By Emily Boardman

Children panel solicitor at Boardman, Hawkins & Osborne LLP

PEOPLE take their children to hospital for any number of reasons. It is always scary and, unless you are a medical professional yourself, much of what happens will pass in a blur.

You may be entirely unaware that the staff are wondering whether your child’s injuries were caused by you, or a member of your household. You may only know that they are doing a lot of tests, taking photos, doing more tests, asking you to stay in for longer.

If the hospital believe the injuries are non-accidental they will eventually say to you that they have to call social services because they have concerns, and they will mention ‘non-accidental injury’ (or NAI).

When the hospital thinks an injury may have been caused non-accidentally, or on purpose, they speak to a hospital social worker. They prepare a report in contemplation of court proceedings. That social worker speaks to their legal team and decisions are made, often very quickly, about whether they will seek a court order in relation to your child. Sometimes it is only then that you are told of their plans.

A local authority does not decide to bring an injury case without evidence from medical professionals and they always seek evidence from the most senior of the treating doctors (usually a paediatric consultant). They write a report stating that they believe the injuries to be non-accidental and it is this that the social worker relies upon.

The local authority then issues an application for an Emergency Protection Order (EPO) and the case comes to court very quickly (the same day or the next).

If the local authority applies for an EPO they are seeking to separate the child from her parents to safeguard her. They will argue that her safety depends upon being separated, or sometimes, supervised. A Judge is asked to make a decision based on the evidence before her and usually that is simply the medical evidence.
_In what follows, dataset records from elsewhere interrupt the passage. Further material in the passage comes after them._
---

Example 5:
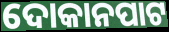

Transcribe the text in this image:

ଦୋକାନପାଟ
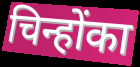
चिन्होंका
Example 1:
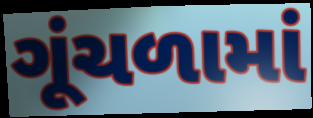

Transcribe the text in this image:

At that stage it would be a rare judge who would risk further injuries by leaving a child wholly unsupervised in her family.

Remember that the local authority already has evidence and the parents do not.
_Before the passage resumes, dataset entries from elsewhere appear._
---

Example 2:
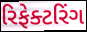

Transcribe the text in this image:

રિફેક્ટરિંગ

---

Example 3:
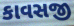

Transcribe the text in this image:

કાવસજી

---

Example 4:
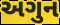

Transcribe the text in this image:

અગુન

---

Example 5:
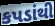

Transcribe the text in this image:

કપડાંથી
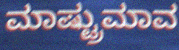
ಮಾಷ್ಟ್ರುಮಾವ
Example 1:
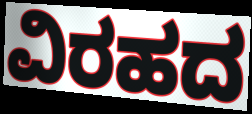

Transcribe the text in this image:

ವಿರಹದ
Sometimes we can negotiate a compromise, such as the placement of the child and a parent in a supervised setting (foster care usually) while further investigations are undertaken. However, this involves an acceptance by the parent that the local authority have legitimate worries on some level, and not all parents can do that.
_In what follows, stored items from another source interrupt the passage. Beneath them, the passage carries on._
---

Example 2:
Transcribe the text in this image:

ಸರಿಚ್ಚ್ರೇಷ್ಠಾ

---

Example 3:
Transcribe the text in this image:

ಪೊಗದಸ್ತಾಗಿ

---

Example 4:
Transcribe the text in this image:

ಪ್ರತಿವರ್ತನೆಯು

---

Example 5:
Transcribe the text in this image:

An EPO only lasts a short period so parents find themselves in court again within the week. Their situation has not really improved because it is usually impossible to gather evidence from medical professionals in a week, so they have to make the same decisions again when the local authority requests an Interim Care Order (ICO).

In most cases that involve injuries to small children the parents’ lawyers advise caution. Challenging the local authority when we have no supportive evidence is risky. Gathering evidence takes time. We need to know what evidence might exist before we can even request it. We might suggest an expert looks at the child’s injuries and forms an independent view of causation, but that takes months.